INPUT MATERIAL START
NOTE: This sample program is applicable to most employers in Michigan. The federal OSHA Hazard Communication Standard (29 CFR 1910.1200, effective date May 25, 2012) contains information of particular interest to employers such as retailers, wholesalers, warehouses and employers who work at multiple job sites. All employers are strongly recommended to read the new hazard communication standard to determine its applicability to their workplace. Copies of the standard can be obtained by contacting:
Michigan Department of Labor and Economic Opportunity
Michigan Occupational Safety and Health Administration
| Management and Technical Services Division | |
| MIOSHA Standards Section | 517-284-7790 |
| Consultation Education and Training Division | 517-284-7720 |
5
INPUT MATERIAL END
INPUT MATERIAL START
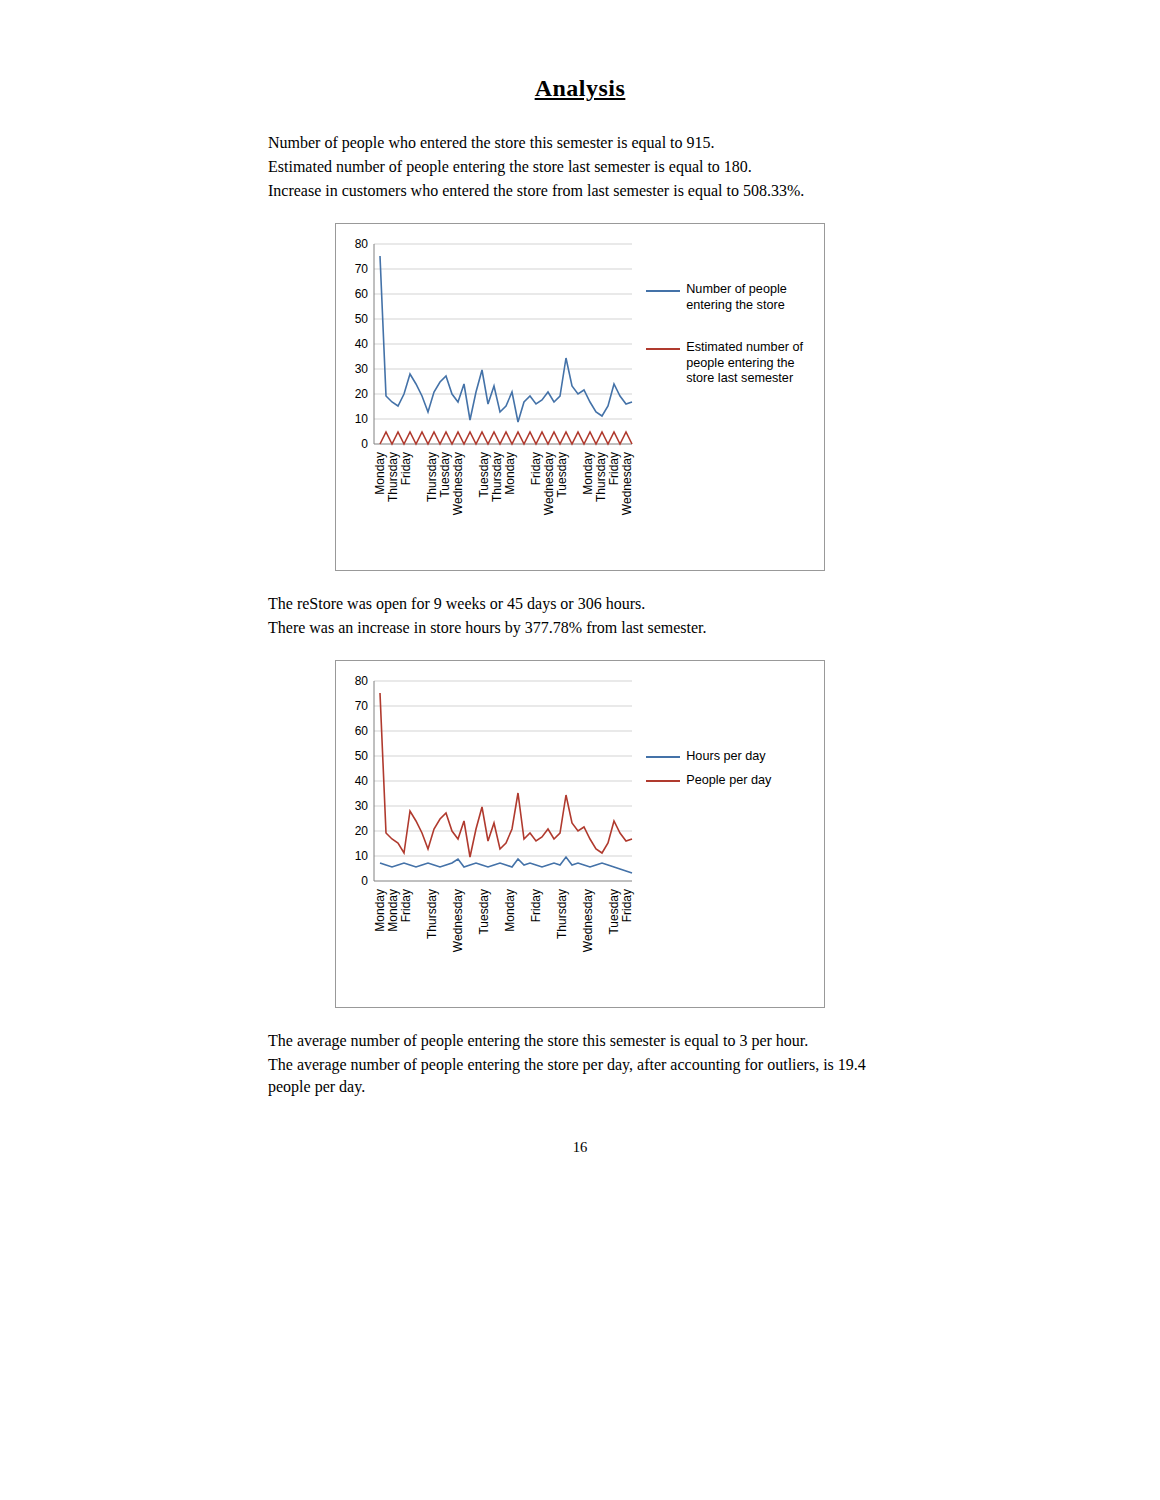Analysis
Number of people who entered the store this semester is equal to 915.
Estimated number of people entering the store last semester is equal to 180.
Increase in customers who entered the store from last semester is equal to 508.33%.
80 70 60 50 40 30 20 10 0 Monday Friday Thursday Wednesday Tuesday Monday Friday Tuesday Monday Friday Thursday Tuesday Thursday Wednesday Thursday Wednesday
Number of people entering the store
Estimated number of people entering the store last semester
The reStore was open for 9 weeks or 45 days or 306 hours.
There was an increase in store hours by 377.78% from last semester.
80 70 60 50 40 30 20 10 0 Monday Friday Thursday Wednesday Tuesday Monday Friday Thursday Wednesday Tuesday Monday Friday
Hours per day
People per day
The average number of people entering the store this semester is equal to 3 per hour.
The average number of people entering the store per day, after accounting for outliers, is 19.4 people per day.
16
INPUT MATERIAL END
# [TASK OBJECTIVE]
Copy out all lines from the material above that contain the string "Tuesday".

# [EXPECTED ANSWER]
80 70 60 50 40 30 20 10 0 Monday Friday Thursday Wednesday Tuesday Monday Friday Tuesday Monday Friday Thursday Tuesday Thursday Wednesday Thursday Wednesday
80 70 60 50 40 30 20 10 0 Monday Friday Thursday Wednesday Tuesday Monday Friday Thursday Wednesday Tuesday Monday Friday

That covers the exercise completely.